SOURCE TEXT:
_ _ _

An excerpt from Angels & Demons

An excerpt from Dan Brown’s Angels & Demons:

As Langdon moved toward the first recess, he passed the tomb of one of Italy’s Catholic kings. The sarcophagus, like many in Rome, was askew with the wall, positioned awkwardly. A group of visitors seemed confused by this. Langdon did not stop to explain. Formal Christian tombs were often misaligned with the architecture so they could lie facing east. It was an ancient superstition that Langdon’s Symbology 212 class had discussed just last month.
“That’s totally incongruous!” a female student in the front had blurted when Langdon explained the reason for east-facing tombs. “Why would Christians want their tombs to face the rising sun? We’re talking about Christianity… not sun worship!”
Langdon smiles, pacing before the blackboard, chewing an apple. “Mr Hitzrot!” he shouted.
A young man dozing in back sat up with a start. “What! Me?”
Langdon pointed to a Renaissance art poster on the wall. “Who is that man kneeling before God?”
“Um… some saint?”
“Brilliant. And how do you know he’s a saint?”
“He’s got a halo?”
“Excellent, and does that golden halo remind you of anything?”
Hitzrot broke into a smile. “Yeah! Those Egyptian things we studied last term. Those… um… sun disks!
“Thank you, Hitzrot. Go back to sleep.” Langdon turned back to the class. “Halos, like much of Christian symbology, were borrowed from the ancient Egyptian religion of sun workship. Christianity is filled with examples of sun worship.”
“Excuse me?” the girl in the front said. “I go to Church all the time, and I don’t see much sun worshipping going on!”
“Really? What do you celebrate on December twenty-fifth?”
“Christmas. The birth of Jesus Christ.”
“And yet according to the Bible, Christ was born in March, so what are we doing celebrating in late December?”
Silence. 
Langdon smiles. “December twenty-fifth, my friends, is the ancient pagan holiday of sol invictus – Unconquered Sun – coinciding with the winter solstice. Its that wonderful time of year when the sun returns, and the days start getting longer.”
Langdon took another bite of apple.
“Conquering religions,” he continued, “often adopt existing holidays to make conversion less shocking. It’s called transmutation. It helpes people acclimatize to the new faith. Worshipers keep the same holy dates, pray in the same sacred locations, use a similar symbology… and they simply substitute a different god.”
Now the girl in the front looked furious. “You’re implying Christianity is just some kind of… repackaged sun worship!
“Not at all. Christianity did not borrow only from the sun worship. The ritual of Christian canonization is taken from the ancient ‘god-making’ rite of Euhemerus. The practice of ‘god-eating’ – that is, Holy Communion – was borrowed from the Aztecs. Even the concept of Christ dying for our sins is arguably not exclusively Christian; the self-sacrifice of a young man to absolve the sins of his people appears in the earliest tradition of the Quetzalcoatl.”

_ _ _

APPLY WHAT YOU READ:
a – Summarize the Angels & Demons excerpt in two sentences.
b – Answer these questions using the Angels & Demons excerpt:
(i) Which direction were formal Christian tombs often positioned to face?
(ii) What did Hitzrot say the golden halo reminded him of?
(iii) What name does Langdon give to the practice of conquering religions adopting existing holidays?
c – From the Angels & Demons excerpt, extract the stretch from "As Langdon moved" through "just last month.".

DATASET EXTRACT:
_ _ _

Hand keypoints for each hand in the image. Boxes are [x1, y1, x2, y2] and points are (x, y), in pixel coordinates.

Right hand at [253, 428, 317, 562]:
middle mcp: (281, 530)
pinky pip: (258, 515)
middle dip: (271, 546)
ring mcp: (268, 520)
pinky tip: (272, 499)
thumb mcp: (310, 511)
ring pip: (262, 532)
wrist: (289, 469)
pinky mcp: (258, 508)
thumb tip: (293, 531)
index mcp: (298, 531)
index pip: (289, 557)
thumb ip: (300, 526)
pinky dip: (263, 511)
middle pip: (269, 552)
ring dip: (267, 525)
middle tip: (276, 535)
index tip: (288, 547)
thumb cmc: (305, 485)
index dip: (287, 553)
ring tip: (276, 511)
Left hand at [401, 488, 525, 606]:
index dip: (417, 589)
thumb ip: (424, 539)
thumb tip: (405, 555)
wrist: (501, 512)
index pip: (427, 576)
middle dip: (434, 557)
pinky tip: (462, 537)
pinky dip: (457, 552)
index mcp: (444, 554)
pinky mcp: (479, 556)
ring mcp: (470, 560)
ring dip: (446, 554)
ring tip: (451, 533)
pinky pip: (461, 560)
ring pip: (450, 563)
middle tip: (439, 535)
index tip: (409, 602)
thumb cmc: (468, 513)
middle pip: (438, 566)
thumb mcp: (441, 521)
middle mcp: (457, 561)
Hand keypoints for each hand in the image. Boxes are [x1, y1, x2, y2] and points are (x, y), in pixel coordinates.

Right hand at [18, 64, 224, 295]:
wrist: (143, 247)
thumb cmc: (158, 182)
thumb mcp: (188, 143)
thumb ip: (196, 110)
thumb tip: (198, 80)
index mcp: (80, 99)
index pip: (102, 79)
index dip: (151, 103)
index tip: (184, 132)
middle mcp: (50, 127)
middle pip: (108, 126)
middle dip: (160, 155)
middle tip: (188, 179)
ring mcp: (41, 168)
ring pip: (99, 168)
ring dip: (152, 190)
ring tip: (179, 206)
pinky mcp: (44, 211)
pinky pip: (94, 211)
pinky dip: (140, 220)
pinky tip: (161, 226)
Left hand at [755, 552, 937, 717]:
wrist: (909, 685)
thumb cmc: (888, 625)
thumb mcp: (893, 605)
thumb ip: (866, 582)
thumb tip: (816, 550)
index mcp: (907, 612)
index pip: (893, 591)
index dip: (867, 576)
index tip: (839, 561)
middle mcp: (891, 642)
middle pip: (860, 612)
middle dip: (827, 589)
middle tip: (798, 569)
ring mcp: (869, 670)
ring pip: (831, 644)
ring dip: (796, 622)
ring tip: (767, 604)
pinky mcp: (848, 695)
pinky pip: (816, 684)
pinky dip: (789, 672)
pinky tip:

_ _ _

RESPONSES TO THE EXERCISE:
a – Passing the askew tomb of one of Italy's Catholic kings, Langdon recalls a Symbology 212 class in which he explained that formal Christian tombs were often misaligned so they could face east. In that class, answering a skeptical student, he argued that halos, the December twenty-fifth holiday, and other Christian practices were borrowed from sun worship and other older traditions.

b –
(i) East.
(ii) The Egyptian sun disks studied the previous term.
(iii) Transmutation.

c –
As Langdon moved toward the first recess, he passed the tomb of one of Italy’s Catholic kings. The sarcophagus, like many in Rome, was askew with the wall, positioned awkwardly. A group of visitors seemed confused by this. Langdon did not stop to explain. Formal Christian tombs were often misaligned with the architecture so they could lie facing east. It was an ancient superstition that Langdon’s Symbology 212 class had discussed just last month.